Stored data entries

Start of Block

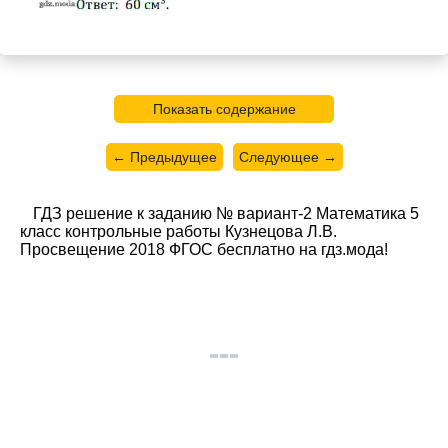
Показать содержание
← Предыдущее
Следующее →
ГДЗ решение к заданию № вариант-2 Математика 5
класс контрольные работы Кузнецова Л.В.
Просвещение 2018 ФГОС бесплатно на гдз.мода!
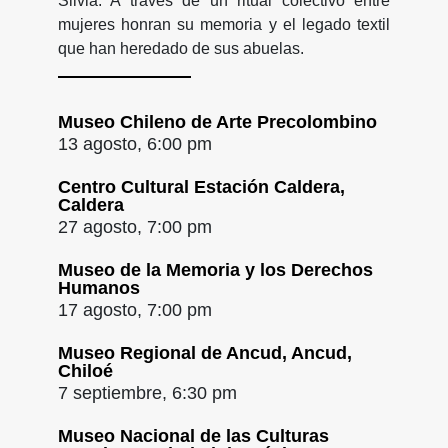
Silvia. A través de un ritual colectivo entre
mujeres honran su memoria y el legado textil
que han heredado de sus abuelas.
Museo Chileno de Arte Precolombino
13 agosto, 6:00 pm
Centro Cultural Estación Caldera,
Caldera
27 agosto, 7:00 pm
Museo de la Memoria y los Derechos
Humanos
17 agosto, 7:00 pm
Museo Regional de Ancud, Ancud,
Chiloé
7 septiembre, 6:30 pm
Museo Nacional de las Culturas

End of Block

WHAT IS EXPECTED:
Pictures aside, every entry above must be repeated exactly.

PROBLEM SOLUTION:
Показать содержание
← Предыдущее
Следующее →
ГДЗ решение к заданию № вариант-2 Математика 5
класс контрольные работы Кузнецова Л.В.
Просвещение 2018 ФГОС бесплатно на гдз.мода!
Silvia. A través de un ritual colectivo entre
mujeres honran su memoria y el legado textil
que han heredado de sus abuelas.
Museo Chileno de Arte Precolombino
13 agosto, 6:00 pm
Centro Cultural Estación Caldera,
Caldera
27 agosto, 7:00 pm
Museo de la Memoria y los Derechos
Humanos
17 agosto, 7:00 pm
Museo Regional de Ancud, Ancud,
Chiloé
7 septiembre, 6:30 pm
Museo Nacional de las Culturas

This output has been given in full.